- Task prompt
Resume the passage below on intelligence-led anti-money-laundering investigations, continuing after its last sentence.

Taking an intelligence-led approach is about applying processes, techniques and technology to your investigations that keep you focused on finding answers to relevant questions based on an agreed set of priorities. This ensures the alignment of data processing with the goals of your investigation, and allows for the more effective use of data for decision-making within any context. Practically speaking, this means mirroring capabilities developed by government, law enforcement and military intelligence teams to flexibly engage with AML investigations. 

How does this impact AML best practices?

By efficiently focusing investigators on relevant insights within large and complex data sets, an intelligence-led approach changes both back-of-house processes and how financial crimes are directly addressed. For example, benefits of this approach in an anti-financial crime context can include: 

  • Customer due diligence: Being able to investigate outside of a traditional, ‘tick-box’ process gives analysts increased ability to check and verify customer identities and associated risks.
  • In-depth ML investigations: Investigators have the ability to make use of more and different data, giving them higher levels of relevant information that brings key insights and better understanding of risk actors within touching distance. 

The key to implementing an effective intelligence-led approach is to utilise the five stages of the Intelligence Cycle (Direction, Collection, Processing, Analysis, and Dissemination). This process directs investigators to set goals and then flexibly sort and analyse collected information in ways aligned with those goals. This can be used to improve outcomes in both of the examples set out above.

What does this mean for AML compliance?

The increased application of intelligence-led techniques puts more pressure on financial institutions to efficiently recognise and act upon risks. One answer to this comes in the form of open source intelligence (OSINT).

- Available data
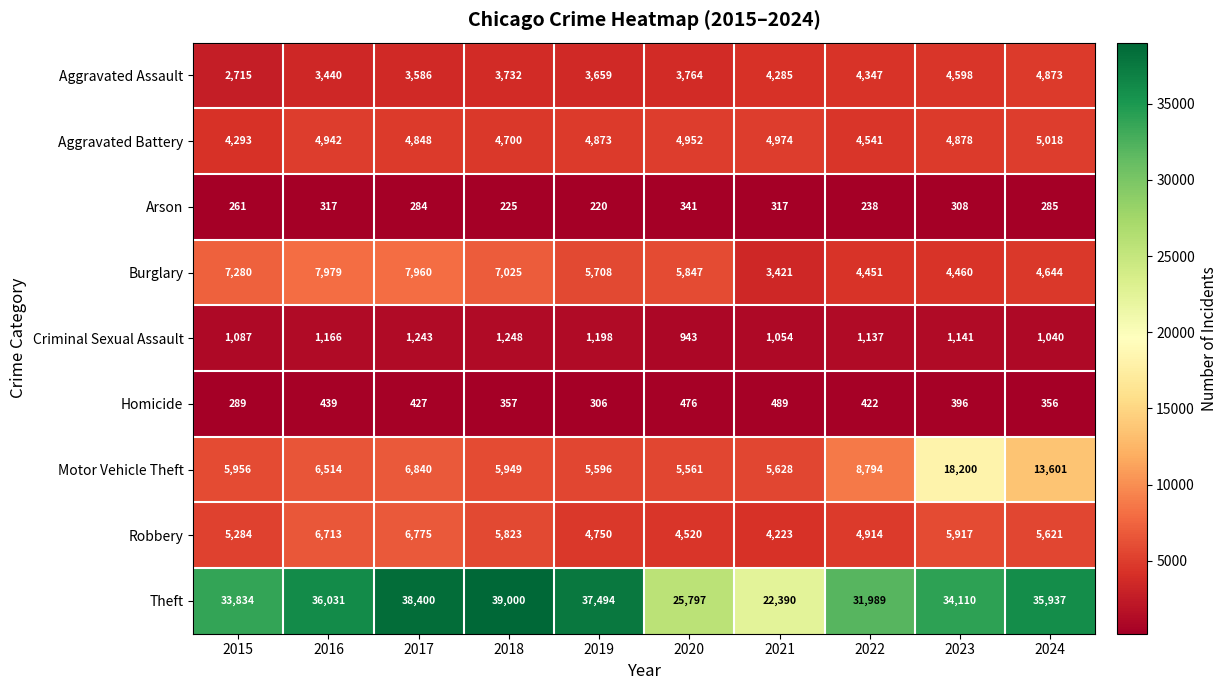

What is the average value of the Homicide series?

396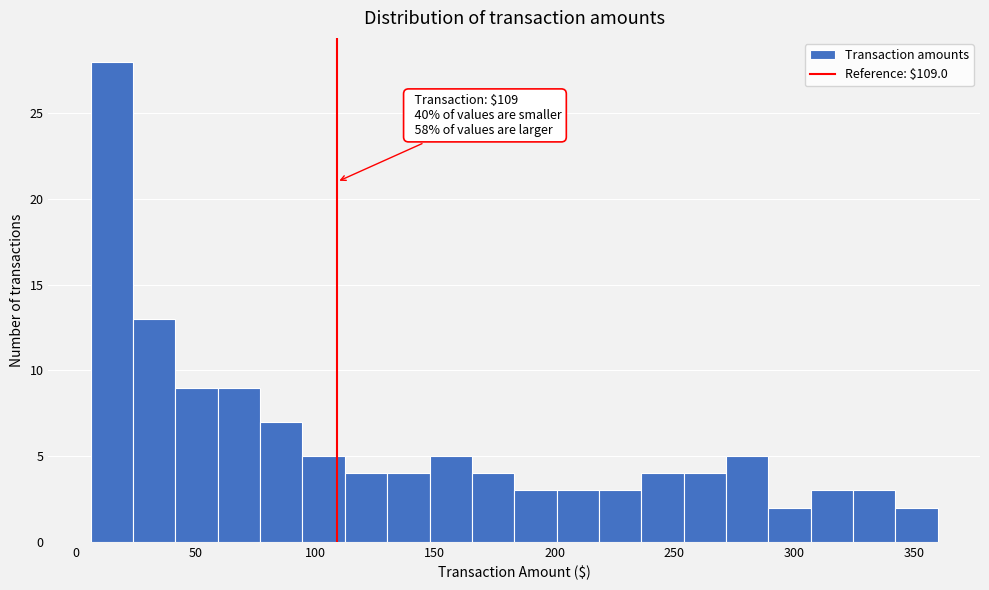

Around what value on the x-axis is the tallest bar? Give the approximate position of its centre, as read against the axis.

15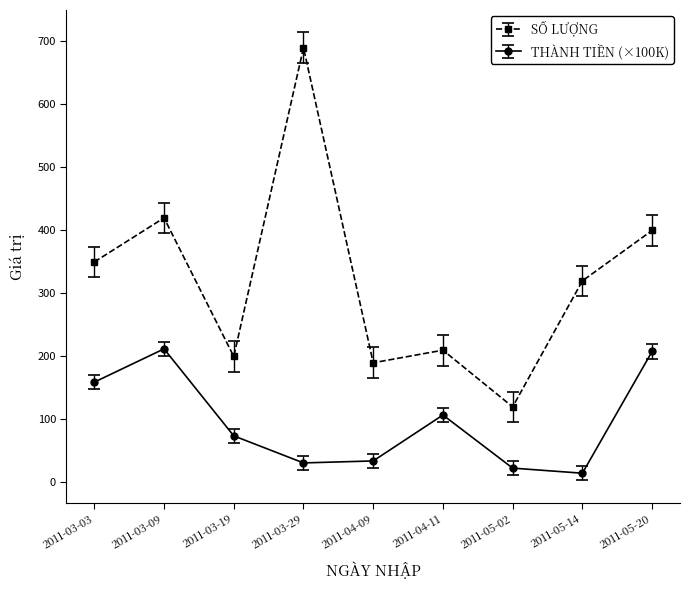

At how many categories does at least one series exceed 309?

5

- Response below
OSINT is the use of intelligence processes for the analysis of OSD. By leveraging the information available from OSD, OSINT solutions focus on targeted collection and analysis in order to gain new insights, improve decision-making, and, ultimately, mitigate risks. Effective OSINT tools have the ability to cross-check data sources, and visualise networks, thereby making hidden connections and patterns easier to identify — and increasing the likelihood of suspicious activity being detected, ensuring better AML compliance. 

Fundamentally, these are all critical open source investigation techniques that need to be considered within an AML context. As discussed in the previous section, OSD (and, therefore, OSINT) are an increasingly important consideration for organisations looking to modernise their compliance functions. 

Suggested reading: For more on how anti-money laundering best practices are evolving, take a look at The AML Investigation Revolution report by Matthew Redhead.

Trend #4: Intelligent automation and greater use of technology

Intelligent automation (IA) utilises robotic process automation (RPA) to automate repetitive tasks at scale while simultaneously flagging key decisions to human operators. This enables the use of automation without relying on artificial intelligence (AI) or machine learning (ML) to make critical decisions regarding areas as sensitive and complex as financial crime. 

How does this impact AML best practices?

The early stages of the AML investigations cycle, including transaction monitoring and customer screening, can often be highly automated because they follow predictable patterns, so it’s possible to take a rules-based approach. The more complex investigations that are triggered, following the detection of potentially suspicious activity, tend to require a more forensic investigation that relies on human expertise. 

As the use of data within AML compliance functions continues to grow, solutions that combine tech-enabled automation alongside expert human investigators are increasingly important. This is exactly what IA delivers. By reducing the manual data wrangling, IA frees up investigators to spend more time drawing insights from the data and disseminating reports to relevant stakeholders.

What does this mean for AML compliance?

As well as transforming investigation efficiency, IA’s human-led focus is an increasingly fundamental aspect of AML compliance. IA helps investigators identify and understand complex risks more quickly without needing to rely on fully automated solutions that are not yet capable of accommodating the intricacies of complex AML investigations. 

In short, IA puts the right information in the hands of (experienced) AML investigators, at the right time, leading to more actionable outcomes.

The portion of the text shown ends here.